Cohen emphasizes that people assessment is the most critical skill in investing, sharing a cautionary tale about ignoring red flags when evaluating a CEO who was described as "a diamond in the rough." (41:00) Despite alarm bells going off during meetings, he deferred to a more senior investor's judgment and made the investment, which later failed due to the CEO's misconduct. His mentor's advice resonates: "There's no called strikes in investing" - you can pass on deals without penalty, but bad investments stay on your track record forever.
When operational changes are needed at portfolio companies, speed is essential. (42:42) Whether replacing underperforming management, cutting product lines, or reducing costs, these decisions are inherently disruptive but become more damaging when delayed. Cohen notes that management teams typically respond with relief when difficult but necessary changes are finally made, often saying "it's about time." The key insight is that by the time you recognize the need for change, you're likely already late in acting on it.
Unlike traditional buyouts where dry powder to deals done is about 4:1, the CV market operates at nearly 1:1, indicating a capital-constrained environment. (02:00) This scarcity creates opportunity for sophisticated investors who can move quickly. The market is projected to reach $100 billion in 2024, and about 15% of all private equity exits now occur through CVs versus practically zero a decade ago. The fundamental driver isn't just the lack of DPI in traditional buyouts, but GPs recognizing CVs as an optimal way to compound returns on their best assets.
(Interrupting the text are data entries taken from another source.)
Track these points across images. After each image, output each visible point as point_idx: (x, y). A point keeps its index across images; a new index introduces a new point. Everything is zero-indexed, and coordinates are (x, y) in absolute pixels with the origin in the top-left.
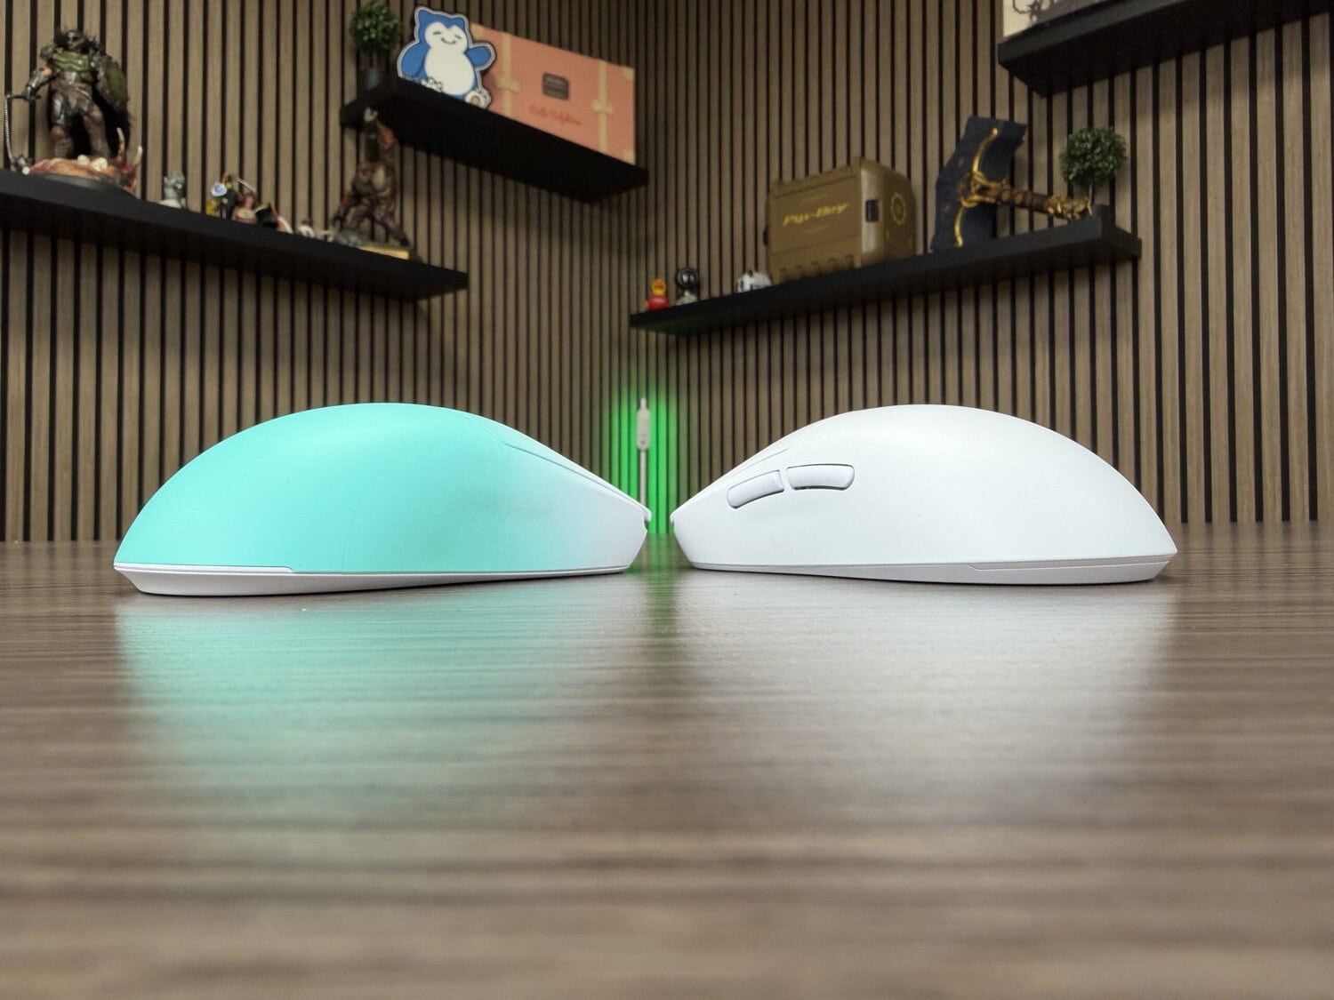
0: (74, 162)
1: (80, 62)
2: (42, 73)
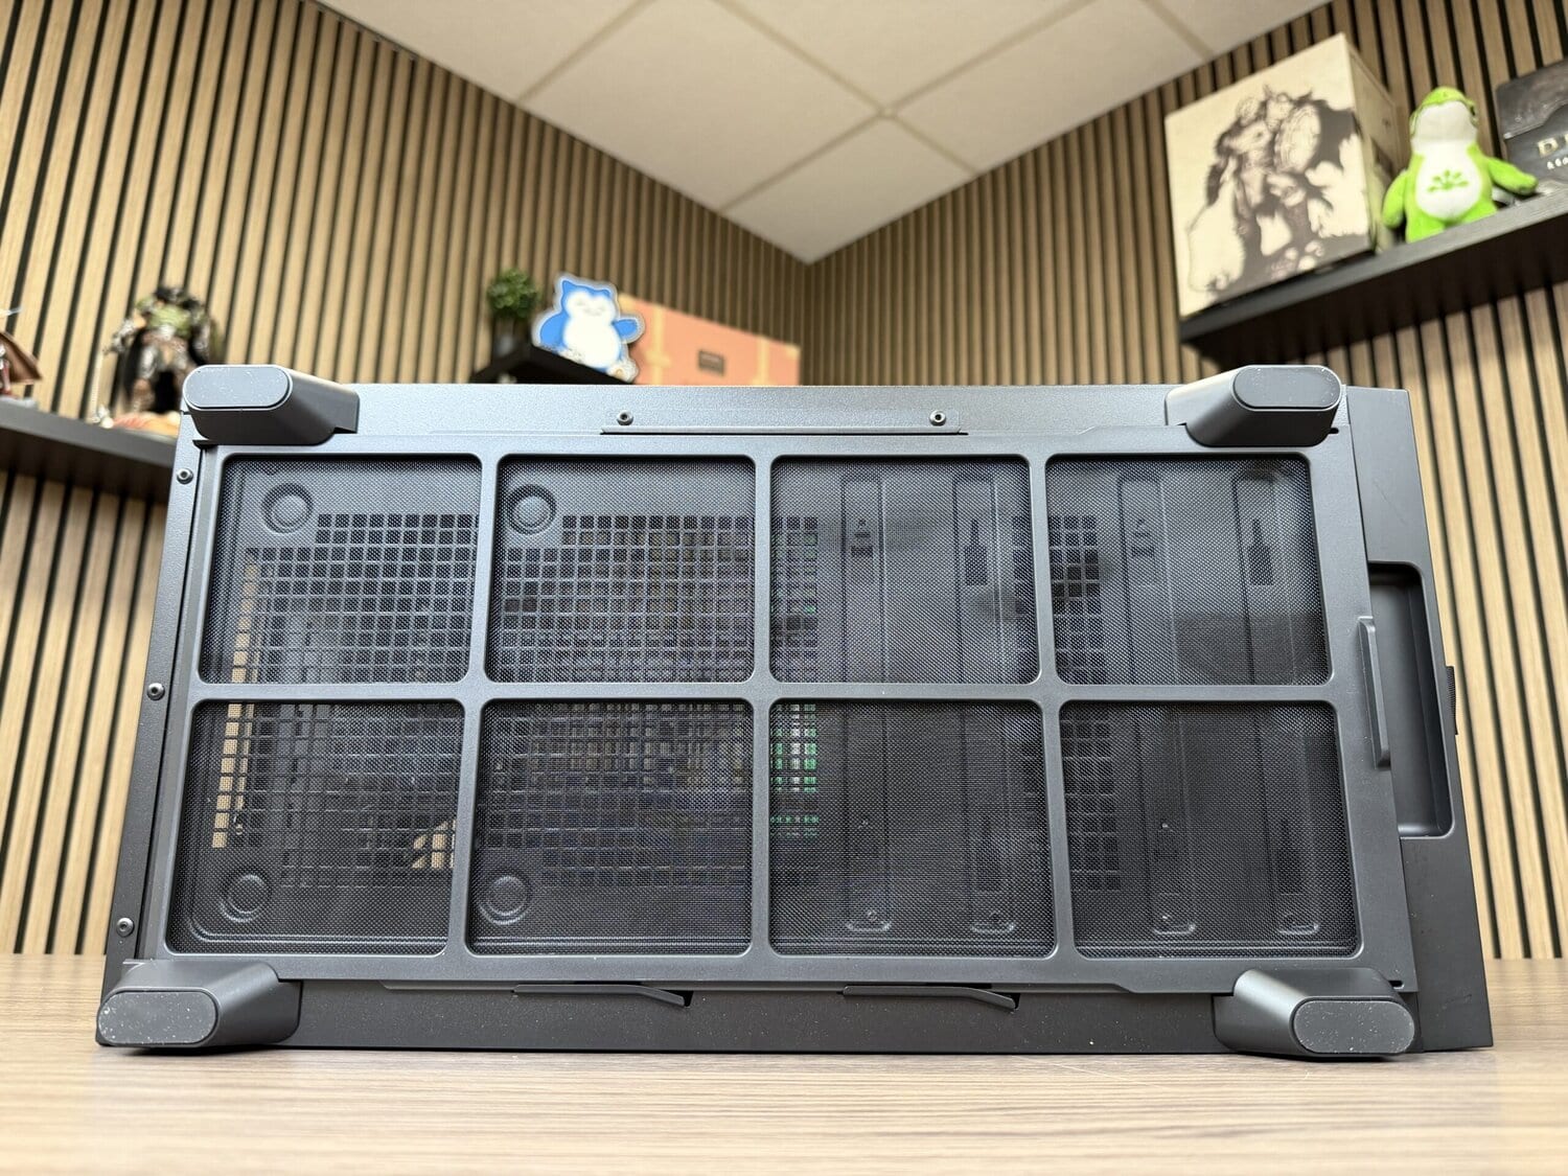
1: (179, 318)
2: (134, 324)
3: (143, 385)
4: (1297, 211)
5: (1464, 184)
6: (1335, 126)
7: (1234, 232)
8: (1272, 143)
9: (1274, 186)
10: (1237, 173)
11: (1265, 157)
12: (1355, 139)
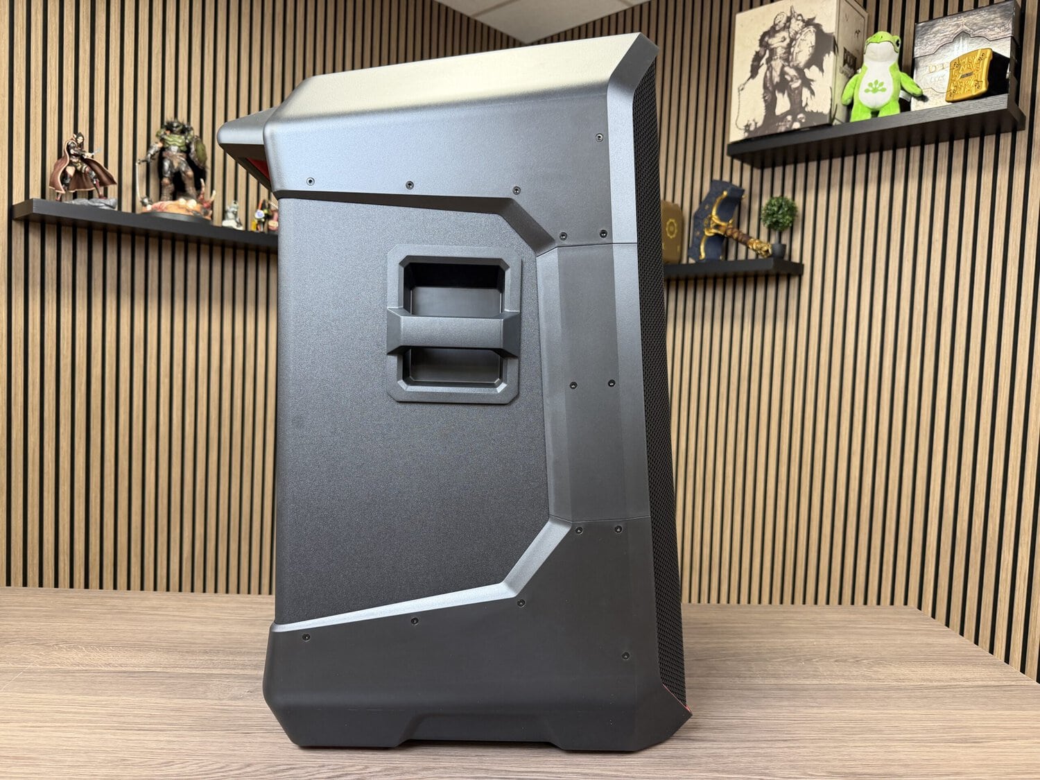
2: (157, 146)
3: (166, 181)
4: (796, 92)
5: (884, 90)
6: (825, 43)
7: (762, 96)
8: (790, 46)
9: (788, 74)
10: (769, 61)
11: (785, 53)
12: (832, 53)
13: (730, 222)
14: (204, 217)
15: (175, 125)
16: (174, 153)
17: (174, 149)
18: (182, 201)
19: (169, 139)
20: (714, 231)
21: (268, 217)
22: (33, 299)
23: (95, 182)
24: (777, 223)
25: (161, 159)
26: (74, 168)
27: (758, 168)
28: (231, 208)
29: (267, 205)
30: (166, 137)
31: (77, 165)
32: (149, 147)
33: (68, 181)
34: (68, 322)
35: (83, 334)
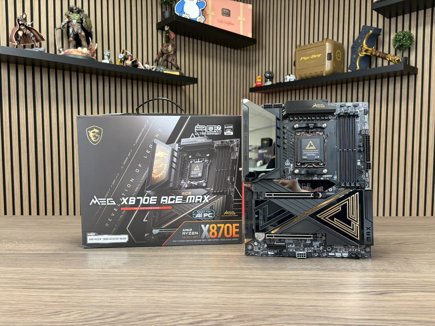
0: (77, 49)
1: (77, 17)
2: (66, 20)
3: (71, 39)
13: (373, 48)
14: (91, 57)
15: (74, 8)
16: (75, 24)
17: (74, 22)
18: (80, 49)
19: (72, 16)
20: (364, 53)
21: (126, 58)
22: (5, 103)
23: (33, 39)
24: (402, 45)
25: (68, 27)
26: (22, 32)
27: (387, 18)
28: (106, 53)
29: (125, 52)
30: (70, 15)
31: (24, 30)
32: (62, 21)
33: (19, 39)
34: (24, 115)
35: (32, 121)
The independent sponsor market comprises approximately 1,500 professionals in North America doing more deals annually than dedicated buyout funds, though at smaller sizes. (24:18) This growth is driven by both supply and demand factors: investors seek better returns in lower middle market deals with deal-by-deal selection optionality, while mid-level private equity professionals leave firms to become independent sponsors due to limited partnership paths. This creates an opportunity to access high-quality deal flow with reduced competition and better economics than traditional buyout funds.